Cameco has demonstrated solid financial performance, with strong cash flow generation and a positive revenue outlook for 2024 and beyond. The company is strategically focused on long-term contracting to maintain exposure to higher prices, which is a prudent risk management strategy.
What’s more, Cameco’s investments span the entire nuclear fuel cycle, from mining to reactor fuel supply. This comprehensive involvement provides a strategic advantage, allowing the company to capture value at multiple stages of the nuclear fuel production process.
Furthermore, the company has a large and growing pipeline of business opportunities under discussion. This potential for future contracts and expansions suggests that Cameco is well-positioned to capitalize on increasing demand for nuclear energy. So even with shares up 61% in the last year, there is certainly more to come.
Manulife
Next we have Manulife Financial (TSX:MFC), a strong long-term investment for several reasons. Manulife has shown consistent financial strength, with solid earnings and a positive outlook for growth. The company’s market capitalization stands at approximately $66.3 billion, with a price-to-earnings (P/E) ratio of 16.2 and a dividend yield of 4.3%, making it an attractive option for income-focused investors.
Manulife’s strategic expansion into international markets, particularly in Asia, positions it for significant growth. The company’s diversified operations across Canada, the United States, and Asia help mitigate regional risks and capitalize on global opportunities. This diversification is crucial for long-term stability and growth.
When it comes to cash flow, Manulife is a leading dividend payer with a sustainable payout ratio of 70.2%. The company’s ability to maintain and potentially grow its dividend makes it an appealing choice for investors looking for steady income over the long term.
Topicus
Finally, for those looking for returns and then some, consider Topicus (TSXV:TOI). The company has a promising long-term outlook as well, primarily from its connection to Constellation Software (TSX:CSU).
Topicus benefits from the support of Constellation Software, a highly successful software company. This backing provides Topicus with additional resources, expertise, and credibility in the market. The relationship with Constellation Software enhances Topicus’s growth prospects and strategic positioning.

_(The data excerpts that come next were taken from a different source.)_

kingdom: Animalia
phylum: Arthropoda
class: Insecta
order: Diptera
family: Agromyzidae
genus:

Yet on its own, Topicus has demonstrated significant growth, with shares increasing by 51% in the past year. This upward trajectory suggests that the company is well-positioned to continue its growth trend. Analysts have noted that Topicus has much room for further growth, making it an attractive option for long-term investors.
Operating primarily in Europe, Topicus serves diverse markets, offering software solutions that enhance efficiency and business value for customers. Plus, it has shown robust financial performance, with consistent earnings growth. Altogether, even with shares up 20% in the last year, it’s a strong stock for a long-term hold.